_Your task_. Restate word for word the lines of the entries below, starting with the line that holds "lymph node stained" and ending with the line that holds "of pancreatic cancer", and no others.

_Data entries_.
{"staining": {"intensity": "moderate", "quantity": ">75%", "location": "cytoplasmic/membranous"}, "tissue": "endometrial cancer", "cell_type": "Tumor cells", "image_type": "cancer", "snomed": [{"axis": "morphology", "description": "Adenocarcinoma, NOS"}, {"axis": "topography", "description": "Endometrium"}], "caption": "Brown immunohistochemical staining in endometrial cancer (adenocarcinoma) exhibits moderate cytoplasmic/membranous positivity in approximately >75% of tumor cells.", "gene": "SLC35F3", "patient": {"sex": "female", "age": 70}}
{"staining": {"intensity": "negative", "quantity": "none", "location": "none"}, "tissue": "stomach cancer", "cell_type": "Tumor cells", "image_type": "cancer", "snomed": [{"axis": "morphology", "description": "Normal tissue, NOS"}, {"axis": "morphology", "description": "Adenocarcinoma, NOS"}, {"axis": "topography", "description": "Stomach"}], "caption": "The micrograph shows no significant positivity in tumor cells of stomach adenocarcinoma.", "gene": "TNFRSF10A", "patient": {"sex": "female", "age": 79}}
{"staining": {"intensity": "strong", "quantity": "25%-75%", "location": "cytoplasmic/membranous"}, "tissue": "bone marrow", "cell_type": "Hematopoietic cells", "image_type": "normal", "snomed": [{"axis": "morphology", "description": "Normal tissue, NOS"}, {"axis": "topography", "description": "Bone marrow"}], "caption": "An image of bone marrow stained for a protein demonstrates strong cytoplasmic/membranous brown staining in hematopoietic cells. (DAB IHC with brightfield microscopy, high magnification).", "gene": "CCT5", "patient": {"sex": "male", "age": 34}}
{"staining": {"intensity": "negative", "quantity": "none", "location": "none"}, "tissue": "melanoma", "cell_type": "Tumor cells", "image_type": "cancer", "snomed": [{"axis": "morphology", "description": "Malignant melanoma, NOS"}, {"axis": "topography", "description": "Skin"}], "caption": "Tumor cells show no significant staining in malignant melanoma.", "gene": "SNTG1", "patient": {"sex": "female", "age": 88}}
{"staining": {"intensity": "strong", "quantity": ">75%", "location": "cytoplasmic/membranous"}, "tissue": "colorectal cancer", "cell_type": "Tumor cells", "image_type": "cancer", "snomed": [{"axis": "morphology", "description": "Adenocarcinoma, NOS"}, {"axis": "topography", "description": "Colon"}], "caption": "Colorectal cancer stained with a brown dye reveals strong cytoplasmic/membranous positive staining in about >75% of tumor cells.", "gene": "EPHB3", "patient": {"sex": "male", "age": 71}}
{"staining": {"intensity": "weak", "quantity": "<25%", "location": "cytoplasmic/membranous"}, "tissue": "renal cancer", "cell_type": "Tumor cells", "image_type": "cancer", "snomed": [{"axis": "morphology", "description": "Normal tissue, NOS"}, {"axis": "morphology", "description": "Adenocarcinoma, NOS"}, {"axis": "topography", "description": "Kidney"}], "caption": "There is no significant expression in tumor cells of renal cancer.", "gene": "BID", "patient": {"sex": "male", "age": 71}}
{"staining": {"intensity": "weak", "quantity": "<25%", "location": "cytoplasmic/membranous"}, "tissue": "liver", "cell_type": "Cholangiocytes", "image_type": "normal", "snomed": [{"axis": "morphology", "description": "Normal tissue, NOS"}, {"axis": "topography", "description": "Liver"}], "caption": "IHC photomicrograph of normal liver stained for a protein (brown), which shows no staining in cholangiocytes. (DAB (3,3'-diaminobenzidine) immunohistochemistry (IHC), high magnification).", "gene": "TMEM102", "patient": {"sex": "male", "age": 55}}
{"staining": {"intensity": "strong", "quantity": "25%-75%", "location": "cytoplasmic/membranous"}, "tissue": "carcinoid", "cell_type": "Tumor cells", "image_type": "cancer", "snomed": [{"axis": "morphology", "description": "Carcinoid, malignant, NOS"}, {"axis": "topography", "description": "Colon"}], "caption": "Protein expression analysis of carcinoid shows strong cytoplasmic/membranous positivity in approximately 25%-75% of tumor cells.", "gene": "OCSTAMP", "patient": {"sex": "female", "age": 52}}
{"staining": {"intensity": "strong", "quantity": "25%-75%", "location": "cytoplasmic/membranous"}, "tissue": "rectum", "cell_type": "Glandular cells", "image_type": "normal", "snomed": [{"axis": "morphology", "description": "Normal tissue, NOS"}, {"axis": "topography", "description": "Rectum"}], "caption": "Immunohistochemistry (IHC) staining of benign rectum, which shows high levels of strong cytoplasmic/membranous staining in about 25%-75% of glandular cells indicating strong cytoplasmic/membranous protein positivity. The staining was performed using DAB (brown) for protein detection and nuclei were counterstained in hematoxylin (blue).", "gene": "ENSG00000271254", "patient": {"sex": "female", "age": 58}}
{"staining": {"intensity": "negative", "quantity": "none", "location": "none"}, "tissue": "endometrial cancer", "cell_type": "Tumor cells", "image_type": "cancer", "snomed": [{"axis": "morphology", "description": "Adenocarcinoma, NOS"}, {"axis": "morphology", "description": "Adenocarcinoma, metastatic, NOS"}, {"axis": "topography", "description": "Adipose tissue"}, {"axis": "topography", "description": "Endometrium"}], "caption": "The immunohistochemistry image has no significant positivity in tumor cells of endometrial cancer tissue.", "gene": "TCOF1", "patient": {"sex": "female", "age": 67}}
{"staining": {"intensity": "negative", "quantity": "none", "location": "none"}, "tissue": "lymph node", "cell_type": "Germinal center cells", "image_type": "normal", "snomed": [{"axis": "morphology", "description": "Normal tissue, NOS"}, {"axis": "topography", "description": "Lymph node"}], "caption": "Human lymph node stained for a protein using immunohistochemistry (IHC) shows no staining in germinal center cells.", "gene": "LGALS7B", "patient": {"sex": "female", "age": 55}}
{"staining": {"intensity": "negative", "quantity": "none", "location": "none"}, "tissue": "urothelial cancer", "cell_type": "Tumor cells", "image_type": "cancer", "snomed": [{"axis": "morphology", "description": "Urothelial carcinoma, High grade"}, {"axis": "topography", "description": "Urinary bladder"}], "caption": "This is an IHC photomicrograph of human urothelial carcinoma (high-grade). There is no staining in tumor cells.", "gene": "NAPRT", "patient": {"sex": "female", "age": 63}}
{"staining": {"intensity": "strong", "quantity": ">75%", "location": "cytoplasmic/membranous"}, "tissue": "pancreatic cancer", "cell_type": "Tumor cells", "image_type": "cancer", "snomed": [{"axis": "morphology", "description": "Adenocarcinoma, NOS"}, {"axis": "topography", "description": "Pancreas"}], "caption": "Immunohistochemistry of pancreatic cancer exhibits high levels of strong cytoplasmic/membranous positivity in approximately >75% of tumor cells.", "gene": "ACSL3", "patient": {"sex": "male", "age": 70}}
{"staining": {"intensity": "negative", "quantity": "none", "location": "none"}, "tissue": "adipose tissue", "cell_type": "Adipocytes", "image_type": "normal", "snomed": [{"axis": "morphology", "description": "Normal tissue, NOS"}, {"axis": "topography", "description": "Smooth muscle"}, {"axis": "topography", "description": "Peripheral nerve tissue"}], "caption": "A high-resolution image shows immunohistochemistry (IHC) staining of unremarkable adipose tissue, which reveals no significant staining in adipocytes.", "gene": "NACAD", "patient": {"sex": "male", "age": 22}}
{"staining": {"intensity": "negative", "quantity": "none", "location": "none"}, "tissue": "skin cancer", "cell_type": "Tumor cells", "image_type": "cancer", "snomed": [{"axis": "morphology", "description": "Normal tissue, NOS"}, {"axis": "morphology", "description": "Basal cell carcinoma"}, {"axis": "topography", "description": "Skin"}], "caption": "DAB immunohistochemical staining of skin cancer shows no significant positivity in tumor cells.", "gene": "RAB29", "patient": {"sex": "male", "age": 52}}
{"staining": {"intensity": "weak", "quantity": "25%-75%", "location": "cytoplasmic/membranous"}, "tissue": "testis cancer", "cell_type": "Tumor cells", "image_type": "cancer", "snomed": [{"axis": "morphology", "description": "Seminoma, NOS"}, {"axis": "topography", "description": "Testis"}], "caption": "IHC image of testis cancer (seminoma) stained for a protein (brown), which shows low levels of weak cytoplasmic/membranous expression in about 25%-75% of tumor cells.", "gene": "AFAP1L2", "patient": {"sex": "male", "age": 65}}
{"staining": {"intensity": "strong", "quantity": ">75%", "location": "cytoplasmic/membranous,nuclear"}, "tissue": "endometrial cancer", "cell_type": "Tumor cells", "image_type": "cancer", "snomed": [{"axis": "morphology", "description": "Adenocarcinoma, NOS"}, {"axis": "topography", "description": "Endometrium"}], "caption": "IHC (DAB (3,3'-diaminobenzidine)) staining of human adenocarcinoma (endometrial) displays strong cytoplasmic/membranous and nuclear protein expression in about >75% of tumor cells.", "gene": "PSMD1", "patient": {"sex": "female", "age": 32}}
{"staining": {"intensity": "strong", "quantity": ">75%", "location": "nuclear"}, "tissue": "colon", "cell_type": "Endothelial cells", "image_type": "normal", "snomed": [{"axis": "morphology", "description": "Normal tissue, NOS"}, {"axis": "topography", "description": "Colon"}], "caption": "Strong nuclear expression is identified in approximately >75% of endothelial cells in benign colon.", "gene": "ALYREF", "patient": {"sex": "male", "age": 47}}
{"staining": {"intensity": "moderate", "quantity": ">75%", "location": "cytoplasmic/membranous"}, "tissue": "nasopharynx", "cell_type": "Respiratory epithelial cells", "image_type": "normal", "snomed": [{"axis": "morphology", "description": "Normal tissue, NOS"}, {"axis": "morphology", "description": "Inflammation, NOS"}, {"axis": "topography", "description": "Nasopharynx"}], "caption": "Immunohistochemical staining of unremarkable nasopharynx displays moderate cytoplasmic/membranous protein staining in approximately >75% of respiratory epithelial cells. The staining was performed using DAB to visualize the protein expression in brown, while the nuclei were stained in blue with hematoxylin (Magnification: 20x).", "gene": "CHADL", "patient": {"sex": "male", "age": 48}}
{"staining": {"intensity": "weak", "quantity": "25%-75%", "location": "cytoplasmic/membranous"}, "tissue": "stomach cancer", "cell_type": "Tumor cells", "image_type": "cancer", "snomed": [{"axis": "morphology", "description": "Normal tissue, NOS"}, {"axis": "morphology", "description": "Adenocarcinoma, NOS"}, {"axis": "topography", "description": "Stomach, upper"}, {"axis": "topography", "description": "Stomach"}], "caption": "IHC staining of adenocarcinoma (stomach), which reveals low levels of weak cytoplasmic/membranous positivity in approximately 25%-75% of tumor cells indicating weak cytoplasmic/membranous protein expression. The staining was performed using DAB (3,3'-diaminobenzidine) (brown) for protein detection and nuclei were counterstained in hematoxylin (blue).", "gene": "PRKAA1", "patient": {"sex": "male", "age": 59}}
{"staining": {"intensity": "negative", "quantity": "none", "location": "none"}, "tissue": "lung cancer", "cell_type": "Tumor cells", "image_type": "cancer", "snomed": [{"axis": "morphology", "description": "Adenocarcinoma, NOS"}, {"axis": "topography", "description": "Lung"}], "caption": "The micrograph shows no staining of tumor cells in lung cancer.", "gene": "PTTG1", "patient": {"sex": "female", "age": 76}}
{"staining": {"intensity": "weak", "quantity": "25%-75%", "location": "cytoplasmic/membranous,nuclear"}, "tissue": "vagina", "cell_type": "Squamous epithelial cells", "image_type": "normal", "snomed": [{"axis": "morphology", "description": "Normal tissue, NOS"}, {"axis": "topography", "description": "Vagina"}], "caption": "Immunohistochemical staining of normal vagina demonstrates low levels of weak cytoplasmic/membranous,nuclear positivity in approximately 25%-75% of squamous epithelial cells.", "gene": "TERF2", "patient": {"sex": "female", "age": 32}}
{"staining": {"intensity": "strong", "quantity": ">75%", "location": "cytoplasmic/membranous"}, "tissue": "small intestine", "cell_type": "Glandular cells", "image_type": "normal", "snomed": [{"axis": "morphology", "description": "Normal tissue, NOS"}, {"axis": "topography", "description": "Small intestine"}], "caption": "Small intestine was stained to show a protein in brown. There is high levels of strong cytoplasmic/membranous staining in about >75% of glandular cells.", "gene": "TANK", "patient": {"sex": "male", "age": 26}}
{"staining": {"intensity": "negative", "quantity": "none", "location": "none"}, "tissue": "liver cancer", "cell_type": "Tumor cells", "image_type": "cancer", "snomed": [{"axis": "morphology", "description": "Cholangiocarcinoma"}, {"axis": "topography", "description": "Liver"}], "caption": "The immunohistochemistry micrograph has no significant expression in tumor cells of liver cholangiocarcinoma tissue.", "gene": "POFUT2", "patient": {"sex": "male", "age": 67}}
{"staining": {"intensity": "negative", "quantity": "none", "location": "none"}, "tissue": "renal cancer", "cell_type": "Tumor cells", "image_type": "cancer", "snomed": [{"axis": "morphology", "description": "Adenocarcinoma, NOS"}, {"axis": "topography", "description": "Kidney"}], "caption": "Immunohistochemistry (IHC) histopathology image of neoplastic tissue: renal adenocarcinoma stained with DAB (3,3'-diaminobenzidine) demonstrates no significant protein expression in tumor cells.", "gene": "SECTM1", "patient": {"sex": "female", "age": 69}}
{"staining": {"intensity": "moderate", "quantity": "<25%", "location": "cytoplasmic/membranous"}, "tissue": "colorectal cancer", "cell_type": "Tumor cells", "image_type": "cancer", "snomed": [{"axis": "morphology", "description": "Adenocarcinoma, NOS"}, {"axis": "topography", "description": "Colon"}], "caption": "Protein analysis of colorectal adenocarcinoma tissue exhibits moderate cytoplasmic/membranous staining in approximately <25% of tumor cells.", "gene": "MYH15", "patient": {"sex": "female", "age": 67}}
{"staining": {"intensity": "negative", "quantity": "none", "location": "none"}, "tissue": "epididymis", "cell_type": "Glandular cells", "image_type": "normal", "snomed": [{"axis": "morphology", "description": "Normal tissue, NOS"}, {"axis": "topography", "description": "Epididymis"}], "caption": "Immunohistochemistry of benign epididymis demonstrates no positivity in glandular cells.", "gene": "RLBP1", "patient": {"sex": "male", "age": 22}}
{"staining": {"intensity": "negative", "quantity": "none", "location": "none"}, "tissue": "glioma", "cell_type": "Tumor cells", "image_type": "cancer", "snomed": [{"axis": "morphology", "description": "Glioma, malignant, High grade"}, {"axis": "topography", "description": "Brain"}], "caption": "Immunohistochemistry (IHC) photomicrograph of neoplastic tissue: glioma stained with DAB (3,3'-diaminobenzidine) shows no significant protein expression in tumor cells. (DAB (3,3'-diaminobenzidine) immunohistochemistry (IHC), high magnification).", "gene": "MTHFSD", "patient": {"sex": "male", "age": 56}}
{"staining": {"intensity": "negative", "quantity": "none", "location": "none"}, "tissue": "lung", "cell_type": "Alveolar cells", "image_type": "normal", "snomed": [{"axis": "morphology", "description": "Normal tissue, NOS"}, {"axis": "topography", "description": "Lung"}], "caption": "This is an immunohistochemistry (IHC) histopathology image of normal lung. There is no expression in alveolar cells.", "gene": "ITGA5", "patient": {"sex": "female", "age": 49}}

_Response to this exercise_.
{"staining": {"intensity": "negative", "quantity": "none", "location": "none"}, "tissue": "lymph node", "cell_type": "Germinal center cells", "image_type": "normal", "snomed": [{"axis": "morphology", "description": "Normal tissue, NOS"}, {"axis": "topography", "description": "Lymph node"}], "caption": "Human lymph node stained for a protein using immunohistochemistry (IHC) shows no staining in germinal center cells.", "gene": "LGALS7B", "patient": {"sex": "female", "age": 55}}
{"staining": {"intensity": "negative", "quantity": "none", "location": "none"}, "tissue": "urothelial cancer", "cell_type": "Tumor cells", "image_type": "cancer", "snomed": [{"axis": "morphology", "description": "Urothelial carcinoma, High grade"}, {"axis": "topography", "description": "Urinary bladder"}], "caption": "This is an IHC photomicrograph of human urothelial carcinoma (high-grade). There is no staining in tumor cells.", "gene": "NAPRT", "patient": {"sex": "female", "age": 63}}
{"staining": {"intensity": "strong", "quantity": ">75%", "location": "cytoplasmic/membranous"}, "tissue": "pancreatic cancer", "cell_type": "Tumor cells", "image_type": "cancer", "snomed": [{"axis": "morphology", "description": "Adenocarcinoma, NOS"}, {"axis": "topography", "description": "Pancreas"}], "caption": "Immunohistochemistry of pancreatic cancer exhibits high levels of strong cytoplasmic/membranous positivity in approximately >75% of tumor cells.", "gene": "ACSL3", "patient": {"sex": "male", "age": 70}}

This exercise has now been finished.